Reality meets fiction. We can now swallow a robot pill that can make a diagnosis from the inside. This is the Pillbot from the start-up Endiatx. So far, it was only a prototype. But clinical tests on humans have just started in June. It looks like the scenario of the inner adventure or Fantastic trip. If you don’t remember, it’s the story of a group of doctors and a submarine that were miniaturized to treat a person from the inside.

We find exactly the same principle, namely a capsule that we swallow, which in fact is a miniature submarine with a propulsion system to remotely guide it, an HD camera to broadcast the video live, and lights to clearly illuminate everything he sees. This device will allow doctors to travel inside the stomach and digestive system. All this, without using an endoscope, good news for patients. We will no longer have this long pipe going into the throat. Suddenly, no more anesthesia, no more hospitalization. Just a pill to swallow.

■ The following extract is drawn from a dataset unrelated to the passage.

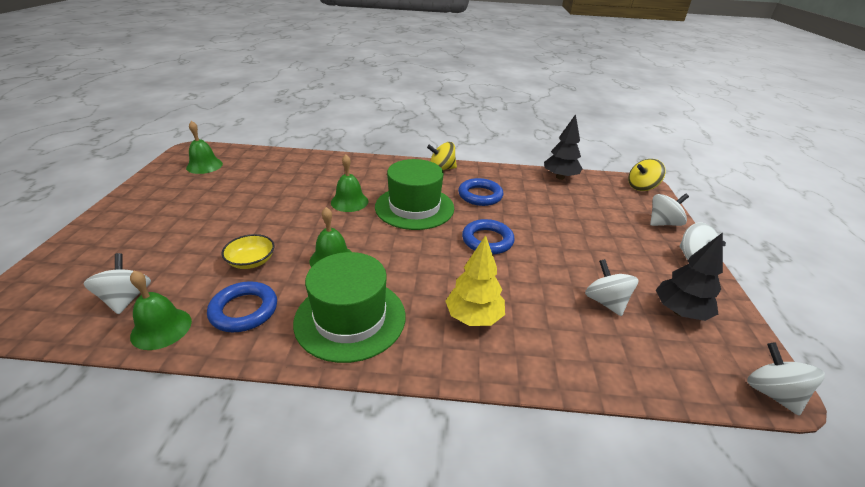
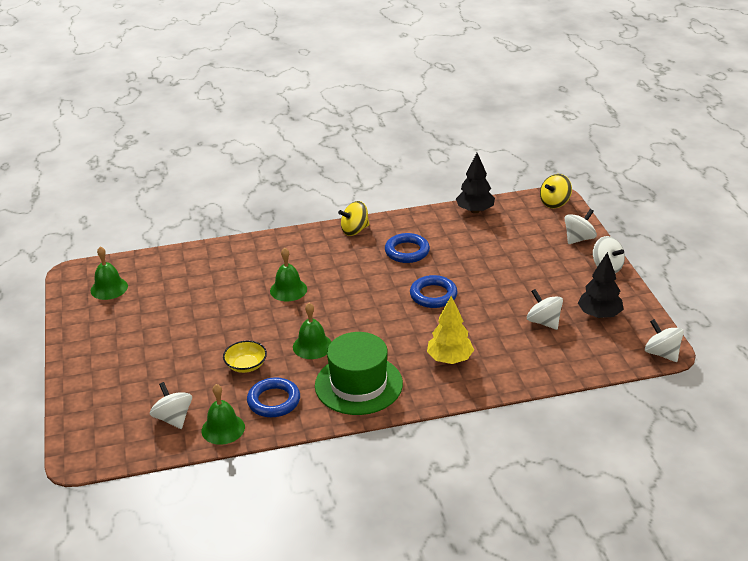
camera: 15 degrees left, 0 degrees up
(414, 207) = (352, 280): green hat -> none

In this first version, the pill will only be used for inspection, but this will already make it easy to diagnose ulcers, lesions or tumors. To detect, for example, colon cancer (the second most deadly cancer after lung cancer). Today, many delay their diagnosis because colonoscopy makes them uncomfortable. With a simple pill to swallow, it will be much easier. We could even do it quietly at home.

Other pill robots are also in the works. Particularly with instruments that will make it possible to take biopsies, cauterize lesions or remove tumors. Here again, always remotely, with a simple pill remotely controlled by the doctor. The ultimate goal is to create even smaller robots. We could then inject them into a vein to carry out operations, anywhere in the body, without having to cut ourselves open. This is the credo of current medical research: to develop the least invasive treatments possible.